══ MATERIAL SUPPLIED ══
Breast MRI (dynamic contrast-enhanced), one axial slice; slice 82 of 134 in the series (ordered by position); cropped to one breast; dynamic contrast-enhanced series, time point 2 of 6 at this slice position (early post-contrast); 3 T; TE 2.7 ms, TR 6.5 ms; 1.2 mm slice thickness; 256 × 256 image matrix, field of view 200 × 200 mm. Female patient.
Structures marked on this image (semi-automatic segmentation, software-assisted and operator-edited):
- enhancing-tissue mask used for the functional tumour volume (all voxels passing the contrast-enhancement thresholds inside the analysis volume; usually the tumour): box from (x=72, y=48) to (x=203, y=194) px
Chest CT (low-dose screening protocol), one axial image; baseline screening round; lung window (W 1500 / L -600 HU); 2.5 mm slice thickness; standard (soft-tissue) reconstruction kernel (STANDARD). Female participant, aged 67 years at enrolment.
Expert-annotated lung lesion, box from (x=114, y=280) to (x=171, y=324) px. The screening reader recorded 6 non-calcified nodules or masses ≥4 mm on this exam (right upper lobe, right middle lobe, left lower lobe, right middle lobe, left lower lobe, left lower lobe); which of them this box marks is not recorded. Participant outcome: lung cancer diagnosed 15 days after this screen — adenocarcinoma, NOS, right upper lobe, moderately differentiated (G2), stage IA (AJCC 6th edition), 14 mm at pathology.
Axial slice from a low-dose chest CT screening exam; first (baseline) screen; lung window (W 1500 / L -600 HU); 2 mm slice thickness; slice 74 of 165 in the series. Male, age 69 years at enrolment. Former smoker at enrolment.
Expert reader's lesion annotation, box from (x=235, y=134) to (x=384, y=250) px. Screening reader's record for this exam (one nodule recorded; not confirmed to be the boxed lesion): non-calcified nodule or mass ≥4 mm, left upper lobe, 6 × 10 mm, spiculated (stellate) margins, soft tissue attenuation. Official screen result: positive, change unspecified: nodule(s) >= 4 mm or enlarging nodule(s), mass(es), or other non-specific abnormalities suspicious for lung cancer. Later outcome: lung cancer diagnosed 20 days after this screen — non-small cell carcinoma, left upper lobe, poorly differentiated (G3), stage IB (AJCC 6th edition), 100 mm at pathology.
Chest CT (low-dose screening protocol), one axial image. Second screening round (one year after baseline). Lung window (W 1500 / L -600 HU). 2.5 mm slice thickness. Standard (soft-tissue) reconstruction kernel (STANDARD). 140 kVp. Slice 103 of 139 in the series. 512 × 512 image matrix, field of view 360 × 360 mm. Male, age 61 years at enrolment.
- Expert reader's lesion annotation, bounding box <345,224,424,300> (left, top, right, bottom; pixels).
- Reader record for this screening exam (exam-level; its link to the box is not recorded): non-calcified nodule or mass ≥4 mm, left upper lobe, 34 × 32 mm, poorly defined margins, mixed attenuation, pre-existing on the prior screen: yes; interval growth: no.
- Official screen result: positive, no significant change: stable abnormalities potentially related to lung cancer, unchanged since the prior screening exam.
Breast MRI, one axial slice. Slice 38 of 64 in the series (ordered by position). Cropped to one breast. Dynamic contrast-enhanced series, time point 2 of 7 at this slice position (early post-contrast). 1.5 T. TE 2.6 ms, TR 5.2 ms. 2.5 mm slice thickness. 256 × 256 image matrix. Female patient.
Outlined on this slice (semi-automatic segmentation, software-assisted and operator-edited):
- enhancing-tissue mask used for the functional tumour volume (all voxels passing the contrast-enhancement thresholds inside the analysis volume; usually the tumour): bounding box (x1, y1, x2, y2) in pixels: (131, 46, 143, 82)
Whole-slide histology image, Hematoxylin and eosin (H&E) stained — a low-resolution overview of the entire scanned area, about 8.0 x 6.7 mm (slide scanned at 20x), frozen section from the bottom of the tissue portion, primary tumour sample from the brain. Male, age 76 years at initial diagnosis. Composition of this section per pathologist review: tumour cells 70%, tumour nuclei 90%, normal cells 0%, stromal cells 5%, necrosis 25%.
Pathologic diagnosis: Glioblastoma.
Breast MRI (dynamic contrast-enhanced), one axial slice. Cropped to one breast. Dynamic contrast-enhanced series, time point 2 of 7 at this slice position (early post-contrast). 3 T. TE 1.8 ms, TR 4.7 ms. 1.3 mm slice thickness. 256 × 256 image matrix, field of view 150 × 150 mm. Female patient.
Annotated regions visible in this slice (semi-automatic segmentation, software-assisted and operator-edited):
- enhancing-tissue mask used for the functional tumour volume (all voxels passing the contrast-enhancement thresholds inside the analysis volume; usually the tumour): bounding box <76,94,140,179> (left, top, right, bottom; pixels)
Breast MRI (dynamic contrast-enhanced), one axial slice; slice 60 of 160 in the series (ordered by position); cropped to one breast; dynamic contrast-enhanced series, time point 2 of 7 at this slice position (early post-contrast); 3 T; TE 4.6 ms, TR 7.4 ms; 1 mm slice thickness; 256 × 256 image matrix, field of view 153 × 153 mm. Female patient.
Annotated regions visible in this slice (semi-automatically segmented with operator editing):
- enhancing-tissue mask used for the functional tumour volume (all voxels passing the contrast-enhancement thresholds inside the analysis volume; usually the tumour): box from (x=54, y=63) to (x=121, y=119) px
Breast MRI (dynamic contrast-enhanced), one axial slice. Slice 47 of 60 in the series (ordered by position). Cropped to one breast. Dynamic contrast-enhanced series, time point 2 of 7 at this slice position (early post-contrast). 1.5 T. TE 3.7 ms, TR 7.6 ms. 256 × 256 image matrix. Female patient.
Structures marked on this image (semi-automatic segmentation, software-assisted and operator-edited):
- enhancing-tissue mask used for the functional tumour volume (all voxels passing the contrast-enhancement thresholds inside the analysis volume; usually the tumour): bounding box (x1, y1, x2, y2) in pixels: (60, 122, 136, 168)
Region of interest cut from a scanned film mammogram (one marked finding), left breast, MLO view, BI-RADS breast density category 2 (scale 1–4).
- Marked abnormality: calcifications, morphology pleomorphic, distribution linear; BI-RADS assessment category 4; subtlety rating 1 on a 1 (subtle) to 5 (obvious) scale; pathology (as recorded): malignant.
═══
# TASK BRIEF:
Your answer should be the lines above from the one containing "- Expert reader's" through the one containing "Outlined on this", copied exactly and with both ends kept.

# ANSWER BOX:
- Expert reader's lesion annotation, bounding box <345,224,424,300> (left, top, right, bottom; pixels).
- Reader record for this screening exam (exam-level; its link to the box is not recorded): non-calcified nodule or mass ≥4 mm, left upper lobe, 34 × 32 mm, poorly defined margins, mixed attenuation, pre-existing on the prior screen: yes; interval growth: no.
- Official screen result: positive, no significant change: stable abnormalities potentially related to lung cancer, unchanged since the prior screening exam.
Breast MRI, one axial slice. Slice 38 of 64 in the series (ordered by position). Cropped to one breast. Dynamic contrast-enhanced series, time point 2 of 7 at this slice position (early post-contrast). 1.5 T. TE 2.6 ms, TR 5.2 ms. 2.5 mm slice thickness. 256 × 256 image matrix. Female patient.
Outlined on this slice (semi-automatic segmentation, software-assisted and operator-edited):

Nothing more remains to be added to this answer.